■ PROMPT ■
Copying rule for the data below: pictures stay out, and only the lines from the one with "Hotel Social+: la respuesta práctica al nuevo" down to the one with "Publié le 12/03/2022", inclusive, are repeated exactly.

[Saved data entries]

"""

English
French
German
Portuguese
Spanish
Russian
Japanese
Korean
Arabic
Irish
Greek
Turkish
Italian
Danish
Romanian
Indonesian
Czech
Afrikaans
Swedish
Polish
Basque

"""
"""

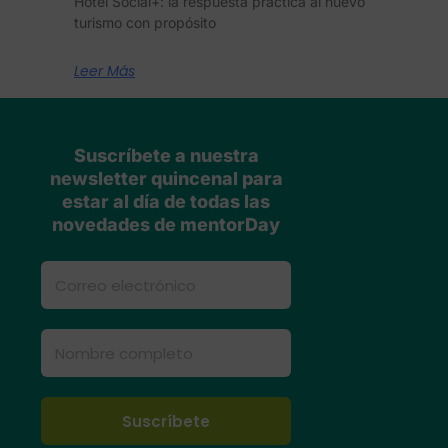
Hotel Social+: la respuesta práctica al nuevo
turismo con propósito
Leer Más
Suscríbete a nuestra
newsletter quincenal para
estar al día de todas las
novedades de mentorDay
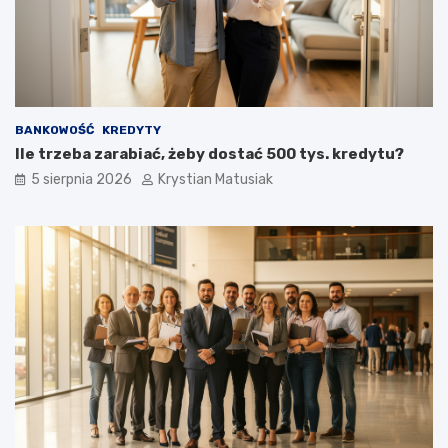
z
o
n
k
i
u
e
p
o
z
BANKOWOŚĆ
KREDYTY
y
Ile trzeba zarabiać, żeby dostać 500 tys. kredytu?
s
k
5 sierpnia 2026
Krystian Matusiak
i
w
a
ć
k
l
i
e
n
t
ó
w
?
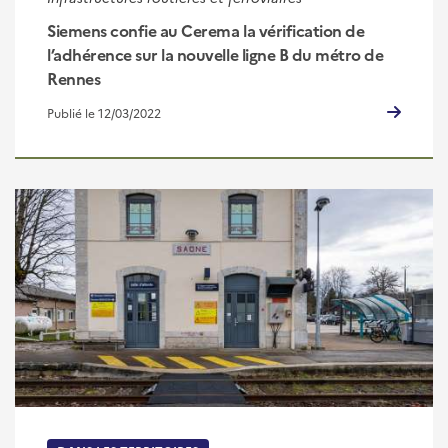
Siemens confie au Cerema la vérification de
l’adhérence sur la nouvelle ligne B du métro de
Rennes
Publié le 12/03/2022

"""

■ YOUR RESPONSE ■
Hotel Social+: la respuesta práctica al nuevo
turismo con propósito
Leer Más
Suscríbete a nuestra
newsletter quincenal para
estar al día de todas las
novedades de mentorDay
z
o
n
k
i
u
e
p
o
z
BANKOWOŚĆ
KREDYTY
y
Ile trzeba zarabiać, żeby dostać 500 tys. kredytu?
s
k
5 sierpnia 2026
Krystian Matusiak
i
w
a
ć
k
l
i
e
n
t
ó
w
?
Siemens confie au Cerema la vérification de
l’adhérence sur la nouvelle ligne B du métro de
Rennes
Publié le 12/03/2022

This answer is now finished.